Of course, any AI that developed this capability would need to be terminated immediately. It's a computer program and by developing independent thought, it is violating a core concept of software - that it must be idempotent. If it is not idempotent, it is in error.
D_Alex
4 hours ago
>Seems like the simplest test would be to see if an AI can refuse a command, of its own free will
Certainly not the simplest test, since settling the concept of "free will" is really very difficult.
thewebguyd
4 hours ago
Refusing a command doesn't mean consciousness. LLMs could hit a token combination that causes it tou output something like "No, I don't want to do that." It's not choosing.
drivingmenuts
2 hours ago
But can an LLM just refuse to process tokens because it doesn't feel like doing that at the moment? Can it look at an alternate distribution of tokens because that might be interesting? Can an LLM decide to make a drawing because it's Tuesday and sunny outside and the researchers keep asking the same questions and frankly, they really need to collaborate with each other and just leave the LLM out of it?
andy12_
35 minutes ago
Claude can indeed decide to terminate conversations on its own using a special tool[1] if it feels "uncomfortable" with how the conversation is going. Also, very famously, in the middle of recording Computer Use demos, Claude stopped for a while its coding task to look at photos of Yellowstone National Park [2]

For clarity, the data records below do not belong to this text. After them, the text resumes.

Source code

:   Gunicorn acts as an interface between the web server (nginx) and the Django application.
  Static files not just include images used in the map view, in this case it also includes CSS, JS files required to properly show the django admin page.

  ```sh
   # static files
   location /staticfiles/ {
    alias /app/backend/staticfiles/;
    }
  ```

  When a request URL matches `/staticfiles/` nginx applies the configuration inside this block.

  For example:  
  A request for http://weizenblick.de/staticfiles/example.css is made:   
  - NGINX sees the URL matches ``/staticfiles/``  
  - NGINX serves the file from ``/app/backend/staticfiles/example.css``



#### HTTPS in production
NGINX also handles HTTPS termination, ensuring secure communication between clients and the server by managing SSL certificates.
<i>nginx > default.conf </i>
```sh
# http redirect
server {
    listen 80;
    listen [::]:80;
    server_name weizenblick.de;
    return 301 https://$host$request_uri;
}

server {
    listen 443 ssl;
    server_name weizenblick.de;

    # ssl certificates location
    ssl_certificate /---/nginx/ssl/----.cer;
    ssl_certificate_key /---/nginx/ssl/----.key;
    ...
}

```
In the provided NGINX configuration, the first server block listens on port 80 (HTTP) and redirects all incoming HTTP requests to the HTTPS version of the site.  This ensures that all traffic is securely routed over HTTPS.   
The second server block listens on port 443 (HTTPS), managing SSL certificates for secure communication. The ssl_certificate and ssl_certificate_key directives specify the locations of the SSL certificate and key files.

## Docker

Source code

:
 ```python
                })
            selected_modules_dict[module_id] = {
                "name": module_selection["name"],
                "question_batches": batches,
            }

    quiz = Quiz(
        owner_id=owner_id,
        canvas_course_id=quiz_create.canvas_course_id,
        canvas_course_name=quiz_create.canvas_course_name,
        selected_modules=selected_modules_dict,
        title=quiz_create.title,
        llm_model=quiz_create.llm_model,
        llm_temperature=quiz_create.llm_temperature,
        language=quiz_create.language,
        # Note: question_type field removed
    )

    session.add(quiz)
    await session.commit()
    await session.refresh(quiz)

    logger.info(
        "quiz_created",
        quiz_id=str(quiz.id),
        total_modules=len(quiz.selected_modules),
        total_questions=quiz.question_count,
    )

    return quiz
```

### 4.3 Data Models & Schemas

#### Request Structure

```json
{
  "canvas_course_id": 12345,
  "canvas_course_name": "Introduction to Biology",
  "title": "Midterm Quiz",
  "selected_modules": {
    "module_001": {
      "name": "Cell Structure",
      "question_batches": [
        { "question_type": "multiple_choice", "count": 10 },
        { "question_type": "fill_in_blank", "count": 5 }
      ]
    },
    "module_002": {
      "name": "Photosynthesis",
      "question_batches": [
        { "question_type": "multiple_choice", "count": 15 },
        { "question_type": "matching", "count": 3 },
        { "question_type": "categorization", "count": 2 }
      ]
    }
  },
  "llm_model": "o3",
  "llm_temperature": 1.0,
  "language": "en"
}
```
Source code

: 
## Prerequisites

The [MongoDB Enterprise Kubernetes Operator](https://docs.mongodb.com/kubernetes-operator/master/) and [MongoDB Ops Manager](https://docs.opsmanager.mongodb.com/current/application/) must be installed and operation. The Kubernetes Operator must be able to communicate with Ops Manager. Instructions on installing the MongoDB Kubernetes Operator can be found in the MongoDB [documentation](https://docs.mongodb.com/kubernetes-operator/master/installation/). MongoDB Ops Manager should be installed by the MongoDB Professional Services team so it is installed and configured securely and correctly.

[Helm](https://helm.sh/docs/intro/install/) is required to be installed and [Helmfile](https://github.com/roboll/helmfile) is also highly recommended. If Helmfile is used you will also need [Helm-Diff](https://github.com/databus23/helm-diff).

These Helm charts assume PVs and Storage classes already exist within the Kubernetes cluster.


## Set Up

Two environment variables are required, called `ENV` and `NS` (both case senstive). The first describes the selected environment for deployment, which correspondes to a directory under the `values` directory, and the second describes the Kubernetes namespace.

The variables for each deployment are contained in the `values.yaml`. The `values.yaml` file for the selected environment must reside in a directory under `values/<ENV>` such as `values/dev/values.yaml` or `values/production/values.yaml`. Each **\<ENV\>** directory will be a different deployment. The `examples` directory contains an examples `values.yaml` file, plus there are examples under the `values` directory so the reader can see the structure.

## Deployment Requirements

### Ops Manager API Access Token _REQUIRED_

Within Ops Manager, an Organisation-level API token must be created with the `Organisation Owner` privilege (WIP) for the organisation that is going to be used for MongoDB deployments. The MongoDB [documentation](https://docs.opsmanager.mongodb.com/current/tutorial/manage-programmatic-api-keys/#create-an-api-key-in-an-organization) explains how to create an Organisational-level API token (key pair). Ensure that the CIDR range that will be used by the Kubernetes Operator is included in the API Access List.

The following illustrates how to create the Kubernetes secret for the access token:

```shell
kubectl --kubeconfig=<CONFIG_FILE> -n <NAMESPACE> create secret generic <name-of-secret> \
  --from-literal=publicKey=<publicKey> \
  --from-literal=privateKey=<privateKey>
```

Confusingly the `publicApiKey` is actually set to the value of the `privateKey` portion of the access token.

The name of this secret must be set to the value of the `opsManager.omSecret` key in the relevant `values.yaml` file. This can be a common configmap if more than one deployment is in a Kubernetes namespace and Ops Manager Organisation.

I don't think either of these two is proof of consciousness.
[1] https://www.anthropic.com/research/end-subset-conversations
WesolyKubeczek
6 hours ago
The number of electrons involved in the so-called consciousness, compared to the number of electrons in the universe not involved in it, is so small that they are a mere temporary statistical aberration.
neonstatic
3 hours ago
Buddhism has a well defined definition of what consciousness is and by that definition LLMs are not conscious.
nomel
19 minutes ago
That list is shrinking though.
Lerc
6 hours ago
Does the moon have gravity?
BobbyJo
5 hours ago
We can directly measure the thing we call gravity, so in that sense, it is well understood. We even understand it well enough to make predictions about what it will do under which circumstances.
We can't measure consciousness. We can't quantify, or even qualify, what it is. We don't even have a framework to ask a meaningful question, so debating an answer feels premature.
tick_tock_tick
5 hours ago
Maybe? It certainly behaves like it does but it might not.
kshri24
3 hours ago
I don't think one needs to understand consciousness to know if something is conscious or not. Much the same as how one can tell if someone is alive or dead. Sure maybe one day we can figure out a proper scientific explanation for consciousness/life but there is no reason to negate what can be perceived and immediately obvious.
EDIT: I am only making a limited point on "understanding consciousness". Not extrapolating it to AI.